Quelque part en province. Une famille réunie pour la première fois depuis quatre ans. Les hôtes se prénomment Malou et Quentin, un couple. Elle fille de Cathy et Didier, qui ont emménagé depuis quelque temps loin d’ici, loin de leur terre natale. La raison de ces retrouvailles est le retour de Yoann, frère de Malou, libéré de prison. Mais malgré les liens peu intimes entres les membres de la famille, l’attente du retour de Yoann va dégénérer jusqu’à devenir incontrôlable.
Dans la famille, chacun a ses petits secrets, ses petits travers, ses petits excès. Et dès que le dialogue tente de s’amorcer, personne n’écoute l’autre, les langues se délient enfin, état provoqué par ce prétexte de réunion, par une frustration exacerbée par le silence durant des décennies. L’agressivité règne en maîtresse. Il est temps de régler des comptes, aller jusqu’au bout des pensées, laver le ligne sale, mais surtout de l’essorer jusqu’à la dernière goutte.

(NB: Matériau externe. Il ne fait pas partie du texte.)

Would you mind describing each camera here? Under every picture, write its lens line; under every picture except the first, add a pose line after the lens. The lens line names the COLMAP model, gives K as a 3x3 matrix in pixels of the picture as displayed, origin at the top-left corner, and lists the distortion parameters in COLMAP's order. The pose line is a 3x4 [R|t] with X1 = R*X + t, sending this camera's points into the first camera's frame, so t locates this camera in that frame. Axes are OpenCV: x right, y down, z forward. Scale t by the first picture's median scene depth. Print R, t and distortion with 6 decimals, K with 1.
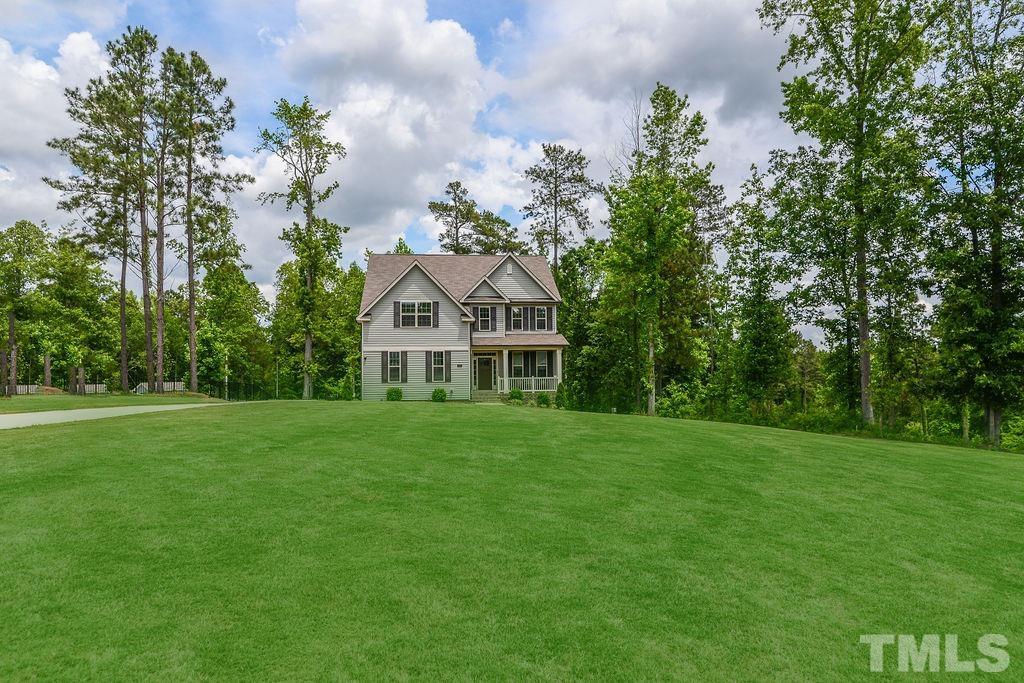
lens RADIAL K [[647.3, 0, 508.7], [0, 647.3, 340.8], [0, 0, 1]] dist [-0.039686, 0.005014]
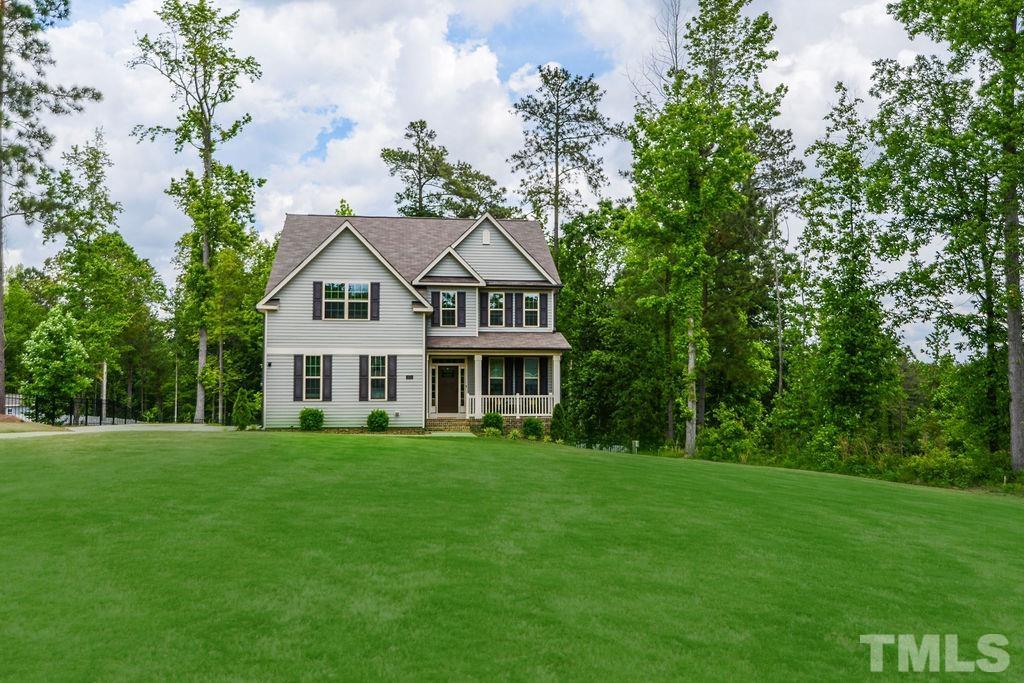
lens RADIAL K [[847.8, 0, 507.7], [0, 847.8, 344.3], [0, 0, 1]] dist [0.003119, -0.064125]
pose [[0.999861, 0.012306, 0.011276, 0.016148], [-0.012317, 0.999924, 0.000929, 0.001826], [-0.011263, -0.001067, 0.999936, 0.103433]]
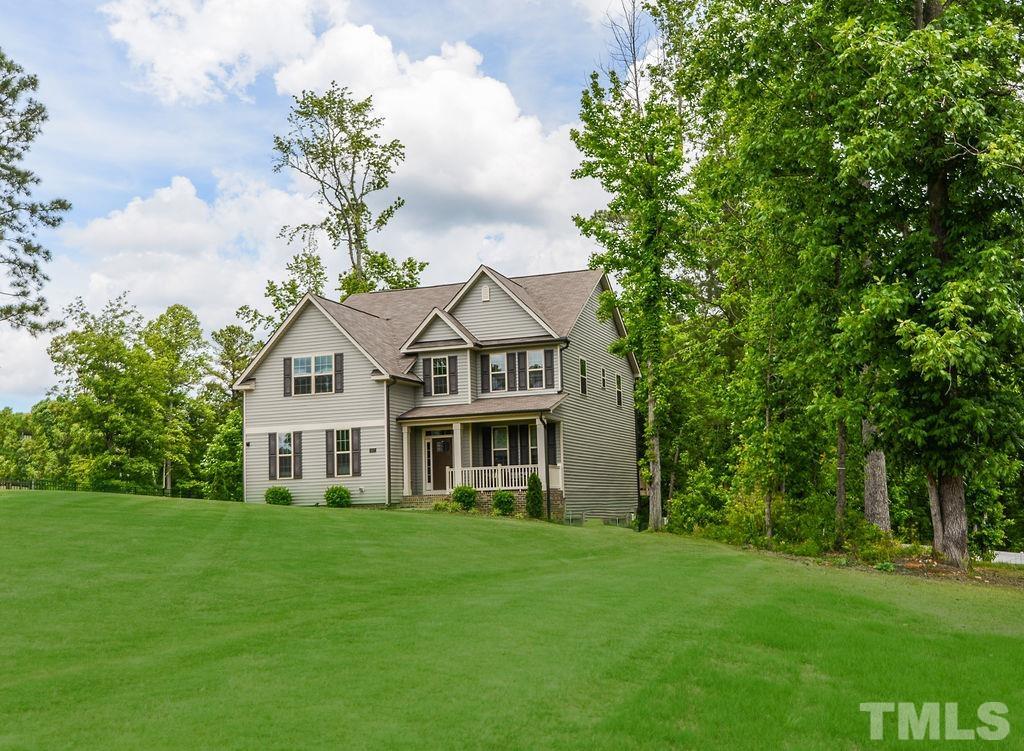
lens RADIAL K [[1010.2, 0, 559.5], [0, 1010.2, 407.2], [0, 0, 1]] dist [-0.008523, 0.000000]
pose [[0.904829, -0.057504, -0.421875, 0.492330], [0.040904, 0.997995, -0.048301, 0.049640], [0.423807, 0.026448, 0.905366, 0.170239]]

Cette pièce de théâtre de 2023 est suffocante par bien des aspects, notamment ce martèlement des mots, leurs répétitions, jusqu’à l’absurde ou la nausée. Ici chacun joue pour soi. Il condamne l’autre. Pour un simple mot. Qu’il va détourner de son sens. Pour un regard, un geste. Et puis cette soi-disant pensée, détournée de sa signification première, elle aussi : les proches et la famille sont-elles deux entités différentes ? Le torchon brûle et personne ne souhaite éteindre l’incendie. Au contraire, chacun attise les braises.
« Proches » est une pièce étouffante : le contexte, la forme, le fond, aucune ligne ne permet de souffler, l’étranglement est total dans une atmosphère qui ferait passer le moindre des romans durs de Simenon pour une aventure des Pieds Nickelés. Tout est réuni pour créer une déflagration : antagonismes, jalousies, préjugés. Car sur ceux-ci on est fort dans la famille ! Voir sur ce point l’arrivée du compagnon de Yoann qui suscite la haine et le dégoût pour certains. Et comme si tout n’était pas assez explosif, on rajoute un petit discours raciste, on lève un secret de famille, on détruit par la simple parole, on finira bien par trouver un bouc émissaire pour sortir la tête haute.
« Proches » rappelle dans les moindres détails, hélas, ces horribles repas de famille où tout le monde parle et personne n‘écoute, dégoupillant les réflexions les plus ignobles, celles qui cherchent à faire mal et qui dynamitent pour longtemps, parfois pour toute une vie. La bêtise faite fierté, défi. Mauvignier, en adversaire de la Famille, met en scène ce rejet de l’autre, cette haine, ce narcissisme, ce besoin d’avoir raison, envers et contre tous, jusqu’à l’irréparable. Et ce constat : même à plusieurs on est toujours seul : « Personne n’accuse personne ? Tout le monde ici accuse tout le monde ». Les secrets familiaux sont comme héréditaires, ils contaminent, entraînant la cruauté, la dévastation. Et puis cette autocritique, jouée ou réelle ? « Je suis pas qu’un gros connard – vous me prenez tous pour un gros con parce que je dis des conneries, mais on me voit pas si je dis pas de conneries. Personne me voit si je dis pas de conneries – personne – même pas toi. J’ai rien d’autre à dire – le reste, ce que je pense, ce que je veux, ce que j’aime – je sais pas, je sais pas le dire, faites pas chier – je suis con mais j’ai que ce qui me passe par la tête à dire. Fais pas attention – faites pas attention ».
« Proches » est le cri d’un muet, plutôt les cris d’une famille jusque là muette. Les dialogues d’une violence inouïe laissent des marques indélébiles, comme des coups de fouet dans le dos. Une fois de plus, Mauvignier présente un document à charge contre la Famille, contre ce qu’elle est censée représenter. Il lève l’omerta, rend l’échange féroce, sans limites. Cette pièce, aussi malséante soit-elle, est un texte d’une grande puissance sur l’incommunicabilité familiale, éternelle, jamais réglée. C’est bien sûr paru chez Minuit, en 2023. Et ça laisse groggy.